22.46 – Apesar do nome que gera uma sensação de rebeldia, o El Mató a un Policía Motorizado sobe ao palco às 22.53 de forma bem comportada. Quando perguntados sobre a origem do nome, dizem que certo dia estavam numa esquina qualquer de La Plata e um policial os abordou pensando que eram uma facção semi-terrorista – exagero – mas o que o patrulheiro não sabia é que segundo eles estavam e são cheios de amor para dar. Os quatro pibes, garotos de La Plata, são uma banda de Indie-Rock com músicas melódicas e fáceis de ouvir, mas para isso o som é extremamente bem trabalhado. Ao som de “El día de Huracan” colocam o público numa viagem super transcendental, e depois com “Navidad En Los Santos” alternam os momentos melódicos a outros velozes que desorientam e envolvem completamente o público que arrisca as primeiras rodas de mosh da noite. Se despedem às 23:25 e são ovacionados, gesto compreendido nas duas línguas.
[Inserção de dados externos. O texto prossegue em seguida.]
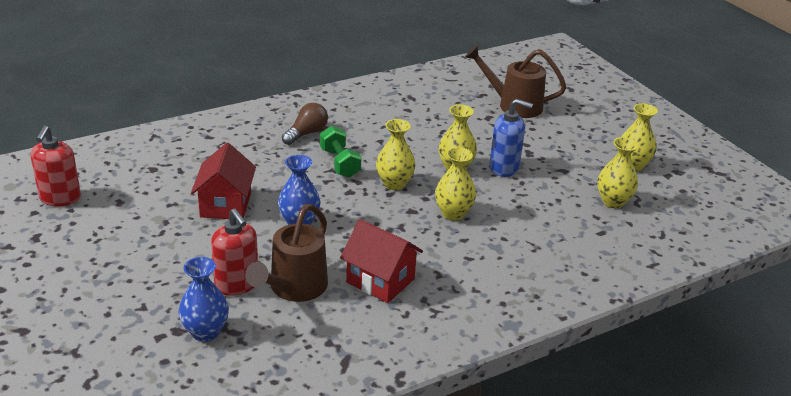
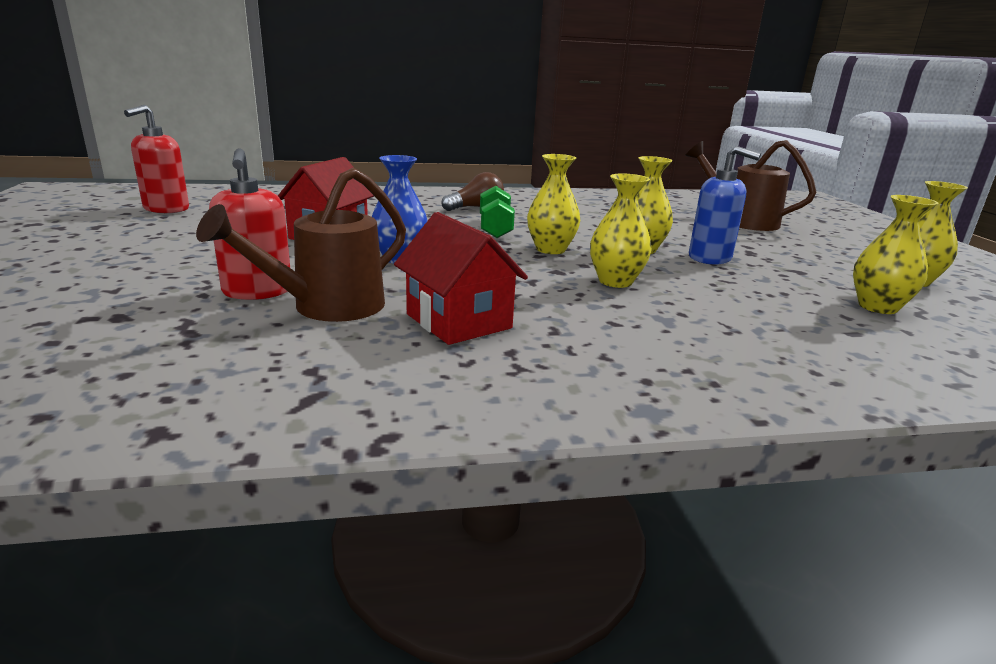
camera: 20 degrees right, 10 degrees down
blue vase [178,257,229,342] -> none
23.46 – Mundo Livre S/A entra para fechar a noite com muita originalidade e trajados de caráter circense. A banca de Pernambuco da geração Manguebeat são bem teatrais e sabem fazer festa. Manda já de cara o Samba-Rock “Bolo de Ameixa” e deixa os brazucas embriagados – claro que a Quilmes no fim de noite também deu uma mãozinha – enquanto os porteños ainda tentavam entender com muita atenção o que estava rolando. E para manter o clima de curiosidade, fantasia, e despertar ainda mais o interesse argentino para o ritmo do Mangue, tocaram o “Mistério do Samba”:’ o samba não é carioca, o samba não é baiano, o samba não é africano, não é canarinho, não é verde e rosa, não é bossa-nova, o samba não é carnaval (…) então, afinal, o que é o samba?’ Fred Zero disse que é tudo. Inclusive Rock. Fecharam a noite introduzindo uma roda de ciranda com o público. E o primeiro dia terminou assim, com todos os tipos dessa linguagem universal que é o Rock. E tem gente que ainda acha que ele morreu, na verdade só trocou de roupa e agora anda cantando também mais do que nunca em português e castellano.